St. Elizabeth Healthcare connects physicians, patients in Kentucky
St. Elizabeth Healthcare, a system incorporating more than 1,000 physicians in Kentucky, has begun implementation of a new electronic medical record in an effort to better connect physicians and patients.
“This represents an important step and a unified foundation to deliver better care to our patients,” said Alex Rodriguez, chief information officer, St. Elizabeth Healthcare.
“Today, only about one-sixth of the population in the U.S. is covered by an electronic health record, " Rodriguez said. "This major initiative will mean that more than 12 percent of the population of Northern Kentucky and the greater Cincinnati area will have an electronic medical record. Regardless if a patient is seen at their physician’s office, an acute care hospital or the emergency room, caregivers will have deep insight into patient history and care can be better coordinated.”
The new system is expected to replace paper record for the 50,000 patients that St. Elizabeth Healthcare system now serves.

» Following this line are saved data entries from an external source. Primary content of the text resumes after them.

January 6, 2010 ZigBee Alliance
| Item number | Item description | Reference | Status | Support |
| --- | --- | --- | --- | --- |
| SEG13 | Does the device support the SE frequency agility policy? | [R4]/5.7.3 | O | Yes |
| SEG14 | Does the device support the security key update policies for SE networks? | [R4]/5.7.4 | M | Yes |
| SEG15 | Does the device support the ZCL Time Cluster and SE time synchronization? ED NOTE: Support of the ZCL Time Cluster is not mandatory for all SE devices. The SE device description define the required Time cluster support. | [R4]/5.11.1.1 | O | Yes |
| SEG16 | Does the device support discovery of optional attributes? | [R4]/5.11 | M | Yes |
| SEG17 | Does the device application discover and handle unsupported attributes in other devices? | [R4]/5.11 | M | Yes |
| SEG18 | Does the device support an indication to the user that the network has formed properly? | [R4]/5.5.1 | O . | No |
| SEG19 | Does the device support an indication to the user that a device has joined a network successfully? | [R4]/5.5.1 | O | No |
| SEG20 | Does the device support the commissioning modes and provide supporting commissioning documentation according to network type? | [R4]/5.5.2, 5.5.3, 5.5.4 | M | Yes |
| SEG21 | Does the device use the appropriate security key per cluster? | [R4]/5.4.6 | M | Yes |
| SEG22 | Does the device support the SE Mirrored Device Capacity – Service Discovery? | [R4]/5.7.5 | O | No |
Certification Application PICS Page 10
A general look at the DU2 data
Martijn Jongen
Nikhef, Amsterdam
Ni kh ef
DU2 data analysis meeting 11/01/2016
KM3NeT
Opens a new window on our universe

With the deployment of the new system, St. Elizabeth Healthcare looks to provide improved care to its patients by taking steps toward 24-hour access to health data. By leveraging features that allow physicians to view patient medical histories, medication and treatment plans, and lab tests results the Kentucky healthcare system expects to better enable its physicians to make more informed decisions, lowering the cost of care.
Other features of the technology allow patients to electronically obtain prescriptions, access lab results, view medical information, and electronically schedule appointments. St. Elizabeth Healthcare expects these features to help lower costs further by limiting the amount of manual intervention and reducing errors.
EKGs, X-rays, scans and prescriptions will be available to patients and physicians in real time.
Beginning in September, the EMR system’s early stages of deployment will be focused on doctor’s offices. Later on, the implementation will expand to clinics and then ambulatory care sites with the St. Elizabeth Healthcare system. By 2010 the EMR will be available to the system’s 31 primary care doctors offices and six hospitals in its final stages of deployment.
St. Elizabeth Healthcare’s EMR system uses Epic’s software and is powered by IBM Power 570 and 550 servers running AIX, IBM's UNIX operating system. The medical records and clinical information system includes EpicCare Ambulatory, Resolute Hospital Billing, EpicCare Inpatient, Prelude Registration and Cadence Scheduling.